Artist George Ortman awarded Indiana University Thomas Hart Benton Medallion
FOR IMMEDIATE RELEASE
BLOOMINGTON, Ind. -- Indiana University President Michael A. McRobbie has awarded the Thomas Hart Benton Medallion to George Ortman, the renowned artist who designed the striking banners that hang in the lobby of the university’s Musical Arts Center.
The award was presented Thursday during a dinner at the Musical Arts Center hosted by McRobbie and IU first lady Laurie Burns McRobbie. The 21-by-21-foot banners, featuring abstract patterns in bright colors, have hung in the building’s lobby since 1972.
Ortman is an American painter, printmaker, sculptor and constructionist whose work has been exhibited at the Museum of Modern Art, the Whitney Museum, the Solomon R. Guggenheim Museum, the National Gallery of Art, the Indianapolis Museum of Art and numerous other galleries.
“George Ortman’s long and distinguished career in art is a model for so many aspiring artists at Indiana University,” McRobbie said, “and the magnificent banners he designed for this facility will continue to welcome and inspire music and art lovers for many years to come. I am very pleased to recognize his accomplishments and contributions with this award.”
The Thomas Hart Benton Medallion is given to individuals who have achieved a level of distinction in public office or service and have exemplified the values of IU.

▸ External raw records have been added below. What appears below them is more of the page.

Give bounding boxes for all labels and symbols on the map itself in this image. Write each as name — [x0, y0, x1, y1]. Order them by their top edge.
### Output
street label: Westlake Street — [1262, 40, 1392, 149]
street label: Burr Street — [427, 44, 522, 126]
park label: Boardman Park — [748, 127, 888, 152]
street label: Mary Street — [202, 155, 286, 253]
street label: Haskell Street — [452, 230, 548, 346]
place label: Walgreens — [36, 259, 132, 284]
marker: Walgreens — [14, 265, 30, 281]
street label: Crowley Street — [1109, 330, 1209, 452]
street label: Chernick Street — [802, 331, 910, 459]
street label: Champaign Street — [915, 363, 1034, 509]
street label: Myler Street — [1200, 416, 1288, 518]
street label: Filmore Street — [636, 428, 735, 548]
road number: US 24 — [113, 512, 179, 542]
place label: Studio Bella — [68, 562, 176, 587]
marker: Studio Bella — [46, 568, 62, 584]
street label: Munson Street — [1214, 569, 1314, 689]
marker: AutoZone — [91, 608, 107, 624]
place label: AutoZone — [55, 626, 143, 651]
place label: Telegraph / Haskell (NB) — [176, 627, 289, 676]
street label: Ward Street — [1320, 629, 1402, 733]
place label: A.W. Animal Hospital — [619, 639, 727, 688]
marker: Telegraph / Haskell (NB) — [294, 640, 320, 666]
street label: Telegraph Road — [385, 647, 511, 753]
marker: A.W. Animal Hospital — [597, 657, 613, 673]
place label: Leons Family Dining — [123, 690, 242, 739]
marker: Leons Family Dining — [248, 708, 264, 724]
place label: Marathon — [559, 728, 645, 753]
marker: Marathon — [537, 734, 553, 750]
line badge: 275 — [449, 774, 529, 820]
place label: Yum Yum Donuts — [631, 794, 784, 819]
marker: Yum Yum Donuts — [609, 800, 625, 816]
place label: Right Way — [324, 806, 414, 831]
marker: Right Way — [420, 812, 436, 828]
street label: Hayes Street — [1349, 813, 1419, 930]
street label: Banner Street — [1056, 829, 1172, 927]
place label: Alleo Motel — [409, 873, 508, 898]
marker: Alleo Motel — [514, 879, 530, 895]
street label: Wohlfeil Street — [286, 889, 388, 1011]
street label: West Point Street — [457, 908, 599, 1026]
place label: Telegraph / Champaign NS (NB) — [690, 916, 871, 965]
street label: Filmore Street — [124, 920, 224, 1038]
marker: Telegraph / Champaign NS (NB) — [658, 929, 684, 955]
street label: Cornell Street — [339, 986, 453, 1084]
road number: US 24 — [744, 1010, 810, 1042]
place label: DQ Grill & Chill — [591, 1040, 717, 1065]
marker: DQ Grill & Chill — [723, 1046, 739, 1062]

Ortman’s constructions, referred to as Neo-Dada, Pop Art, Minimalism and Hard Edge, explore visual language derived from geometry. Originally from Oakland, Calif., Ortman began studying at the California College of Arts and Crafts after serving in the U.S. Navy. He later studied at Atelier 17 and the Hans Hofmann School of Fine Arts in New York and Atelier Lhote in Paris. He lives in Maine.
He has been a professor of the Cranbrook Academy of Art in Detroit, Princeton University, the School of Visual Arts in New York and New York University. He is an elected member of the National Academy of Design and has received the Lee Krasner Award for Lifetime Achievement and other honors.
The banners that now hang at the Musical Arts Center are the third fabrication of the banners that Ortman designed for the building’s opening. The banners are made of felt and were subject to fading. The New York firm that produced the original banners fabricated new ones in 1997.
Over time those also faded and were taken down, and the original specifications no longer existed. Five employees of the IU Residential Programs and Services sewing room recreated the banners using photographs and materials from the IU Archives. McRobbie presented the employees the E. Ross Bartley Award, the highest staff award given by the university, in February.
The bronze Benton Medallion features a representation of a portion of one of the Indiana Murals painted by Thomas Hart Benton. The reverse side has the seal of the university and space for the name of the recipient and date of presentation. A list of recipients is available online.